I L VOTO delle lavoratrici e dei lavoratori nel referendum sulle pensioni in molte categorie e realtà del Paese, ha visto prevalere il No. In questo hanno pesato più fattori: un giudizio negativo sull'intesa raggiunta, che pure è presente in molti e molte che hanno votato Sì, e un giudizio più complessivo su un'intera stagione di strategie sindacali nella quale la capacità di contrattazione per la tutela e il miglioramento delle condizioni e dei tempi di lavoro è stata fallimentare.
Dall'accordo del 31 luglio ad oggi abbiamo assistito a una caduta delle retribuzioni del lavoro dipendente non più tutelato dall'inflazione reale, a un aumento consistente della disoccupazione, a una forte riduzione dei diritti sanciti da uno stato sociale che, anche se da riformare, era il portato di importanti conquiste del mondo del lavoro e di cui il sistema pensionistico era un punto forte.

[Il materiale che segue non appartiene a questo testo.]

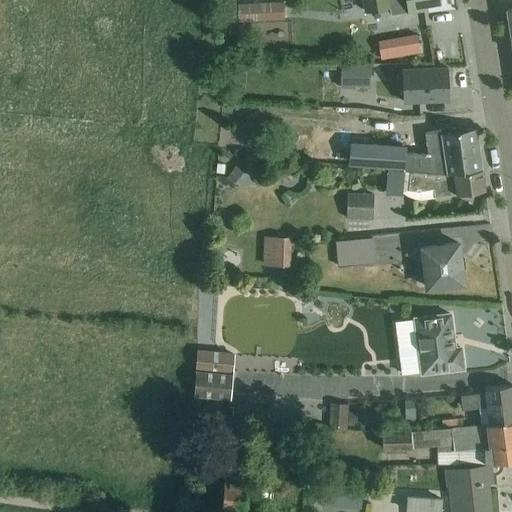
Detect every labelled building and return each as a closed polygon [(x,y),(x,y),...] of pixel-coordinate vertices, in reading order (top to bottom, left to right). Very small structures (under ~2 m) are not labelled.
[(423,6),(441,3),(440,0),(363,0),(365,12),(389,8),(389,12),(408,9),(408,13),(424,10),(423,6)] [(238,21),(284,19),(283,3),(238,5),(238,6),(238,21)] [(238,6),(219,7),(220,21),(238,21),(238,6)] [(417,35),(406,37),(409,56),(421,54),(417,35)] [(230,53),(229,62),(238,63),(239,54),(230,53)] [(342,88),(353,88),(353,85),(369,85),(369,68),(342,68),(342,88)] [(403,102),(449,101),(448,69),(427,70),(427,69),(402,69),(403,102)] [(291,96),(291,103),(316,104),(316,96),(291,96)] [(350,144),(349,161),(404,166),(403,169),(405,170),(410,170),(447,174),(481,169),(483,169),(476,127),(440,133),(440,130),(424,132),(427,155),(406,153),(406,148),(350,144)] [(236,182),(243,172),(236,167),(229,177),(236,182)] [(405,170),(402,192),(408,195),(415,198),(421,199),(458,193),(485,190),(481,169),(447,174),(410,170),(405,170)] [(373,194),(348,193),(347,218),(372,219),(373,194)] [(335,239),(338,265),(377,262),(374,235),(335,239)] [(291,238),(275,237),(267,237),(266,265),(290,266),(291,238)] [(422,247),(423,257),(422,258),(420,260),(420,261),(419,263),(419,265),(419,267),(419,269),(420,271),(421,273),(422,274),(424,276),(425,277),(427,287),(462,282),(457,243),(422,247)] [(454,348),(450,314),(396,321),(403,375),(463,367),(460,348),(454,348)] [(193,414),(234,418),(235,408),(230,407),(233,374),(235,354),(198,350),(196,371),(194,396),(193,414)] [(490,424),(511,421),(511,384),(486,388),(486,395),(461,398),(463,413),(489,410),(490,424)] [(414,400),(404,400),(404,424),(415,424),(414,400)] [(329,427),(348,428),(349,403),(330,402),(329,427)] [(511,421),(490,424),(410,431),(382,432),(382,448),(411,447),(437,445),(438,452),(438,464),(511,462),(511,421)] [(353,457),(373,454),(369,426),(349,429),(353,457)] [(247,473),(248,449),(238,449),(236,469),(226,468),(222,510),(244,511),(247,483),(247,473)] [(449,470),(452,511),(475,511),(491,510),(489,494),(478,495),(477,485),(482,484),(482,483),(492,482),(490,465),(449,470)] [(439,511),(440,499),(410,497),(409,511),(439,511)] [(311,511),(350,511),(351,501),(313,499),(311,511)]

Inoltre, attraverso le ristrutturazioni e la riorganizzazione nei luoghi di lavoro si è realizzata una forte crescita di produttività senza che questa venisse redistribuita almeno in parte in riduzione d'orario, in salario, in miglioramento delle condizioni di lavoro; anzi, abbiamo assistito a una riduzione degli occupati, a un aumento dell'orario attraverso consistenti quote di straordinari, a una intensificazione dei carichi e dei ritmi di lavoro.
Tutto ciò richiede una ridefinizione radicale delle strategie sindacali che faccia della autonomia rivendicativa e della ricostruzione di un protagonismo dei delegati due pezzi essenziali di un rilancio del sindacalismo confederale e della costruzione di un sindacato unitario, autonomo, pluralista e democratico.

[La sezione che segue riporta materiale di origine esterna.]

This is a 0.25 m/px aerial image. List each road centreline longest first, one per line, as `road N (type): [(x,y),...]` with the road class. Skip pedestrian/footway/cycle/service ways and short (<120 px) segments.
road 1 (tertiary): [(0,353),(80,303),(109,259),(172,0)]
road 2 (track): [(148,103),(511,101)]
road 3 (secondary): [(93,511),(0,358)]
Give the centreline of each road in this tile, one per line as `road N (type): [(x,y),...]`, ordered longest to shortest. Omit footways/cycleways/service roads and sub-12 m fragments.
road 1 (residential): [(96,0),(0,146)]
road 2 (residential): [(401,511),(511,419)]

L'esperienza svolta con questo referendum, se pur rimanda alla necessità di definire regole e modalità più precise, è stata un grande fatto di democrazia e di partecipazione che deve diventare irreversibile nel rapporto tra sindacato e lavoratori/ci, anche se non esaustivo del processo democratico da costruire.
Ma la ricostruzione di una nuova strategia non può prescindere dal cosa fare qui e ora per rispondere a ciò che chiede oggi il voto. Fare una riforma si, ma diversa da quella definita dall'accordo e presentata dal governo. Non possiamo delegare alle sole forze politiche questo compito, né fare finta che con qualche lieve correzione si risolva il problema.
Penso che ci siano alcune questioni di fondo da porre: 1) la reintroduzione della pensione di anzianità a 35 anni con il 2; 2) la reintroduzione del sistema retributivo con l'aggancio della pensione ai salari, difendendone il rendimento; 3) la fissazione dell'età pensionabile a non oltre 60 anni; 4) l'agganciamento del contribuzioni delle imprese e dello stato all'andamento della ricchezza prodotta e agli utili d'impresa per rendere più certo il sistema pensionistico. Cambiamenti sostanziali, e da conquistare con una mobilitazione che prema sul parlamento.
Con questa lettera mi rivolgo ai tanti dirigenti sindacali che di queste esigenze hanno parlato con i loro interventi e alle migliaia di delegati e delegate di tutte le organizzazioni sindacali che ritengono che questa riforma vada cambiata. Promuoviamo insieme una grande manifestazione per chiedere al parlamento di approvare questi cambiamenti. Una manifestazione unitaria e plurale, nella quale certo non tutti e tutte saranno d'accordo su tutto, ma che dia una prospettiva di cambiamento che tanti lavoratori e lavoratrici chiedono con forza.